The other passengers include the blues singer and her accompanist/manager niece (Letitia Wright of “The Black Panther”), Poirot’s handsome young friend Bouc (Tom Bateman, returning in the same role he played in “Murder on the Orient Express”) and his protective mother (Annette Bening), two middle-aged British ladies (underused Dawn French and Jennifer Saunders), Linnet’s lawyer (Ali Fazal) and doctor (a sincere, melancholy, toned-down Russell Brand). Jacqueline joins the group as well. When someone is murdered, it turns out that many of the passengers may have had motive and/or opportunity. Poirot will have to ask questions and ultimately gather all of the surviving group in one room to tell them which of them is guilty.

Where will the next Branagh/Christie all-star mystery take place? Following a train and a boat, which conveniently limit inquiries to the people on board. Maybe an airplane? A submarine? Despite its shortcomings, I’ll be along for the ride.
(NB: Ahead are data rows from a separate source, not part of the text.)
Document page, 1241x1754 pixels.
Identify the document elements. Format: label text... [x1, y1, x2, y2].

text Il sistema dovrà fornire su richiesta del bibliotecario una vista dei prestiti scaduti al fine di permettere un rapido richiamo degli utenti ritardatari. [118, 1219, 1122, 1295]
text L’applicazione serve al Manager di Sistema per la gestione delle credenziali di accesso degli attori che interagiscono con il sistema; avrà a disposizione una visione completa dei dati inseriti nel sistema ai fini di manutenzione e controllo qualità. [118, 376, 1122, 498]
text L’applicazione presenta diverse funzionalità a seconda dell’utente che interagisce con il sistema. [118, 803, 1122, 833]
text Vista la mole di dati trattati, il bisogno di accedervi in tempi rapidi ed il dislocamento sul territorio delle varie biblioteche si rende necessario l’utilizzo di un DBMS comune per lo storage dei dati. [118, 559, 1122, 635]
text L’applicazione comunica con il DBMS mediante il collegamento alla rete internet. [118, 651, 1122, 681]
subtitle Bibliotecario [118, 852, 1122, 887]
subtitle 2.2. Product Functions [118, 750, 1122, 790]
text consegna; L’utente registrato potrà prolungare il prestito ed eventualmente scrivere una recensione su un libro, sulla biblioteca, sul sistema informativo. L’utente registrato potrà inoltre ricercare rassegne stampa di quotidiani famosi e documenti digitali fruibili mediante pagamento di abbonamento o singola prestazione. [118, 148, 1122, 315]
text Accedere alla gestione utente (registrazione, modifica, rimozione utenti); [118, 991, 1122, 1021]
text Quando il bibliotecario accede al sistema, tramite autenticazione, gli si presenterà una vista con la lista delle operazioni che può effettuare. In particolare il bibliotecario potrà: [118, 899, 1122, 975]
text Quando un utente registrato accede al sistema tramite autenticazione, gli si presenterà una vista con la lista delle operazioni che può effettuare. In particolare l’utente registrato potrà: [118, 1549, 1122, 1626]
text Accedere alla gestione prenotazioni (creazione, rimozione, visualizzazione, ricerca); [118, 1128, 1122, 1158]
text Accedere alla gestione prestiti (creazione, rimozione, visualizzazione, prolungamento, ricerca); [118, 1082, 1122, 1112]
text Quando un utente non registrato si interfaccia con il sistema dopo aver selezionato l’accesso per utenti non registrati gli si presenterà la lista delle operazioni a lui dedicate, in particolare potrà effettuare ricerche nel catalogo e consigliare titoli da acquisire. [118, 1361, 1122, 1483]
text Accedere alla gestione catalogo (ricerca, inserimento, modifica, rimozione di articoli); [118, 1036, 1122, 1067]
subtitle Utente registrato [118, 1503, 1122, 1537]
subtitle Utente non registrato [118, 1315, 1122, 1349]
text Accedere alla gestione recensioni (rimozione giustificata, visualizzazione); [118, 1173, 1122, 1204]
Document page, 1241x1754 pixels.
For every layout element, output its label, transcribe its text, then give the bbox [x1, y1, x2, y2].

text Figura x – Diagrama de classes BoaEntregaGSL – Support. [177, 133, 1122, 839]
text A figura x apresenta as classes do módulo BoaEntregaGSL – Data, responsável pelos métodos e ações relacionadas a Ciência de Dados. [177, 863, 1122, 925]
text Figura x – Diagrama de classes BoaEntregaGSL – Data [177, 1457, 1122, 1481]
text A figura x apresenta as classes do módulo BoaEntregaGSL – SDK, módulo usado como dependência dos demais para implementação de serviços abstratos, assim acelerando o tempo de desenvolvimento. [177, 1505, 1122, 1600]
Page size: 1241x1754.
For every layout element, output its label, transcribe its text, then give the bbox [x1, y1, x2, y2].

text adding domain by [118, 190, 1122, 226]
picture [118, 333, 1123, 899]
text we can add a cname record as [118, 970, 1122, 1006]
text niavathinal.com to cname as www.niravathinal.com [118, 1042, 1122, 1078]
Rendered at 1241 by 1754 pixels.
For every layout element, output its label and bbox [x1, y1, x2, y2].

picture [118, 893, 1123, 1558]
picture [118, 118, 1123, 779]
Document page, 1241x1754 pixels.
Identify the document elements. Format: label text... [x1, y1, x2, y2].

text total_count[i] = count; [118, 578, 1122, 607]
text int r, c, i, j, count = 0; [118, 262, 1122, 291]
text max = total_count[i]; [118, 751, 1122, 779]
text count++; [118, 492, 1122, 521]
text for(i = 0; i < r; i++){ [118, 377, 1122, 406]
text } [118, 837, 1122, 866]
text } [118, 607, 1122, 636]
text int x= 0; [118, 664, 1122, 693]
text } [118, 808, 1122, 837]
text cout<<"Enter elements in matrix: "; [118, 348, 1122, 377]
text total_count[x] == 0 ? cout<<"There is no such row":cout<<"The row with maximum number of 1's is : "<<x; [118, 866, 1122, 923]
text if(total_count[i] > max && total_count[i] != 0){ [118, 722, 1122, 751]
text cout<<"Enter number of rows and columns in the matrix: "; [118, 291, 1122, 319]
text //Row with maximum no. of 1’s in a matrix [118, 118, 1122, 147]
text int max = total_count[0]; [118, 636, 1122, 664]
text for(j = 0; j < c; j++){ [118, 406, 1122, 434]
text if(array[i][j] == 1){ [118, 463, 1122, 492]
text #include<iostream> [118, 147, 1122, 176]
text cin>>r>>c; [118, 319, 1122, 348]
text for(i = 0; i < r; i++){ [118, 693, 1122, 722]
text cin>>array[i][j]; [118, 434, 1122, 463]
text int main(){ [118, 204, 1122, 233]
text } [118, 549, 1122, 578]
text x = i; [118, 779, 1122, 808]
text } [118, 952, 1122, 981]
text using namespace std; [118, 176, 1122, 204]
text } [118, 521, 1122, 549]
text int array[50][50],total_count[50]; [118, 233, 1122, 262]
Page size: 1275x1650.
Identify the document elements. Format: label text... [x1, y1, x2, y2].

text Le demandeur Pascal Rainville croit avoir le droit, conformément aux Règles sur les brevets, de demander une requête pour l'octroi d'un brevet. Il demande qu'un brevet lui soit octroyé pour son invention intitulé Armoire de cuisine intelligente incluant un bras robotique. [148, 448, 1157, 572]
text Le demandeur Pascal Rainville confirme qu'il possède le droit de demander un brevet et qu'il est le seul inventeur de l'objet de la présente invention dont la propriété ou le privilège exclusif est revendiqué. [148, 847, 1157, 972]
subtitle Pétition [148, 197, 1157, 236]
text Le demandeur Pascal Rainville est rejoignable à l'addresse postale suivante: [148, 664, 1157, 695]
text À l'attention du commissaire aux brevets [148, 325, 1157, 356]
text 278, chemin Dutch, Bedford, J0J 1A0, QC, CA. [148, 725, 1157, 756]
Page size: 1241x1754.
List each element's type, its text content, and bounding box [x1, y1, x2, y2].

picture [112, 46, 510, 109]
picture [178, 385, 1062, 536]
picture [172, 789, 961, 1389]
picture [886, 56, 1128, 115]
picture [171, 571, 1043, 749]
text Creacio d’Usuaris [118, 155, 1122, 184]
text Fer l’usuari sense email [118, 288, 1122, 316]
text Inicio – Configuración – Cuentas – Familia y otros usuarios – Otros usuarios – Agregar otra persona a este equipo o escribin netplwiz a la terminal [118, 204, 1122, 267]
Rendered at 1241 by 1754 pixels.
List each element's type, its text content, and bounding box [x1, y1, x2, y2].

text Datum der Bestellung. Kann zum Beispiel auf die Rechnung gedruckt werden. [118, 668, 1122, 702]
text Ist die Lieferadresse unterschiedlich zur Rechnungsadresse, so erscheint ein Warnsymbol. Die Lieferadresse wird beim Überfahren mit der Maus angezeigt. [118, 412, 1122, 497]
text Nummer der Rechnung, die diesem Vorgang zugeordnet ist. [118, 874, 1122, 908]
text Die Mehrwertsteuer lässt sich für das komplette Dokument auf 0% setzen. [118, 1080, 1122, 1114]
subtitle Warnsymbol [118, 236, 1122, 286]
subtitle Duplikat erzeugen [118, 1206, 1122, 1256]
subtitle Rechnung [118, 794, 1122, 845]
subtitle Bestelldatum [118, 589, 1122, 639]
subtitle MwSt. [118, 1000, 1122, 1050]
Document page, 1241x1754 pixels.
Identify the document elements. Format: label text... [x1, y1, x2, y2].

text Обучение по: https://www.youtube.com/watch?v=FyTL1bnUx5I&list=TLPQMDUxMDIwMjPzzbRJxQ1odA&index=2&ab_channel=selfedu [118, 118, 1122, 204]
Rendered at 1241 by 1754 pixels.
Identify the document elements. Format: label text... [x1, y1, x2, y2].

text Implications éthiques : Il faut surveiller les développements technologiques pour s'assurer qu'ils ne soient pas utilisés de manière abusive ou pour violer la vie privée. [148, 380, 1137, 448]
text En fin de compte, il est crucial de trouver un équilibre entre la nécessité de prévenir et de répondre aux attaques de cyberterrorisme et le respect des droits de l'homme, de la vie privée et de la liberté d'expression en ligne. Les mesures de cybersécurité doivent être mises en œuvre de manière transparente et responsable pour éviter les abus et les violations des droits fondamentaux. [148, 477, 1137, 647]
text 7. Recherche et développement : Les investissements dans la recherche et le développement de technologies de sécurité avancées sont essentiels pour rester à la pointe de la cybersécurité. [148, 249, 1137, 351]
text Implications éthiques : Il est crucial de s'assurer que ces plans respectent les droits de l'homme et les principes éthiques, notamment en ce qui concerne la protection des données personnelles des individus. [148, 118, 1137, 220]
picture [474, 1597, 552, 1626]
Parents should know that this is a murder mystery with some grisly and disturbing images. There are also sexual references and characters use some strong language and drink alcohol.

Family discussion: Which clues did you miss? How do the songs relate to the story and characters?

If you like this, try: the original “Murder on the Orient Express,” “10 Little Indians,” and more Christie-based movies and television series as well as her books.